# Why is the F-Statistic $\approx$ 1 when the null hypothesis is true?

I'm currently reading through the section on linear regression in ISLR, and the authors use the F-Statistic to determine if we should reject the null hypothesis (well they use the p-value of the F-Statistic).

I understand that, when the null hypothesis is false, the total sum of squares (the sum of squares where the response is just a constant value) will be much larger than the $$RSS$$, since our model will explain a large amount of the variation. Therefore, we should see a large F-Statistic value. However, I don't quite understand why, when the null hypothesis is true, we should expect to see a a F-Statistic $$\approx 1$$. The numerator, from my understanding, should be small, since not much of the variation is explained by our model. However, why should the denominator, which is $$RSS/(n-p-1)$$ be the same as the numerator? What does the denominator actually represent?

• Hello, could you clarify what is ISLR? – kastellane Mar 2 at 23:19
• Sorry. It's an acronym for a textbook called Introduction to statistical learning with applications in R. – BeepBoop Mar 2 at 23:28

Consider a linear model $$y_i=\beta_0+x_i'\beta+u_i$$, with $$u_i\sim (0,\sigma^2)$$.

The F-statistic is (see e.g. Proof that F-statistic follows F-distribution) $$F = \frac{(\text{TSS}-\text{RSS})/p}{\text{RSS}/(n-p-1)},$$ with $$TSS=\sum_i(y_i-\bar{y})^2$$ and $$RSS=\sum_i(y_i-\hat{y}_i)^2$$ with $$p$$ the number of slope parameters.
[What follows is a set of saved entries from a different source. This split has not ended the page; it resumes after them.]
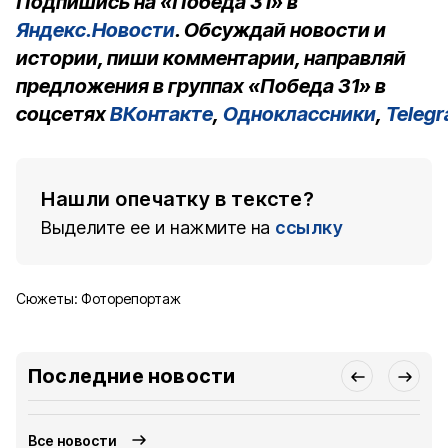
Подпишись на «Победа 31» в
Яндекс.Новости
. Обсуждай новости и
истории, пиши комментарии, направляй
предложения в группах «Победа 31» в
соцсетях
ВКонтакте
,
Одноклассники
,
Teleg
Нашли опечатку в тексте?
Выделите ее и нажмите на
ссылку
Сюжеты:
Фоторепортаж
Последние новости
Все новости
Under classical assumptions, $$\text{RSS}/(n-p-1)$$ is an unbiased estimator of $$\sigma^2$$, i.e., $$E[\text{RSS}/(n-p-1)]=\sigma^2.$$

Likewise, it is a well-known result that, under the null $$y_i=\beta_0+u_i$$, the sample variance $$\sum_i(y_i-\bar{y})^2/(n-1)$$ is an unbiased estimator of $$\sigma^2$$, i.e., $$E[\text{TSS}/(n-1)]=\sigma^2.$$ (It always is an unbiased estimator of the variance of $$\sigma^2_y$$, the variance of $$y$$, which however does not coincide with the variance of the error under the alternative anymore, which is what gives the test its power.)

Putting things in the numerator together, $$E[(\text{TSS}-\text{RSS})/p]=E[(n-1)\sigma^2-(n-p-1)\sigma^2]/p=\sigma^2$$ So if you approximate $$E(F)$$ (of course, the expectation of a ratio is not generally the ratio of expectations), you get $$E(F)\approx\frac{E[(\text{TSS}-\text{RSS})/p]}{E[\text{RSS}/(n-p-1)]}=\frac{\sigma^2}{\sigma^2}=1$$ Actually, given that the F-statistic follows an F-distribution with $$p$$ and $$d:=n-p-1$$ degrees of freedom, we may use known results for the exact expectation of F-distributed random variables, namely that $$E(F)=\frac{d}{d-2}$$ when $$d>2$$. So $$E(F)=\frac{n-p-1}{n-p-1-2}=\frac{n-p-1}{n-p-3},$$ which will of course be close to 1 for cases where the sample size $$n$$ is large relative to the number of regressors. Hence, the above approximation works very well in this case.

Of course, what we have here is a result for the expected value of the F-statistic if the null is true. This does not mean that (like for any expectation) the statistic $$F\approx1$$, but that it will "hover around" 1 when we were to repeatedly compute F-statistic for situations in which the null is true. See e.g. the simulation provided at https://stats.stackexchange.com/a/258476/67799 for an illustration.

• Sorry but, just to make sure I understand this correctly, the expected values we calculated will hold regardless if the null hypothesis is true or not right? If so, how can we infer that the null hypothesis is false when $F$ is far larger or smaller than $E(F)$? – BeepBoop Mar 3 at 20:58
• You are right that this point was rather implicit in my answer before - I made an edit. – Christoph Hanck Mar 4 at 5:44

Another way to think about this: When there is no experimental effect, the only variation you have is within-subjects. So even when you split the participants into two groups, the same variation is endemic within each (no experimental variance, only within-subjects exists). Thus, your variance ratio of between / within is really just within / within, or 1.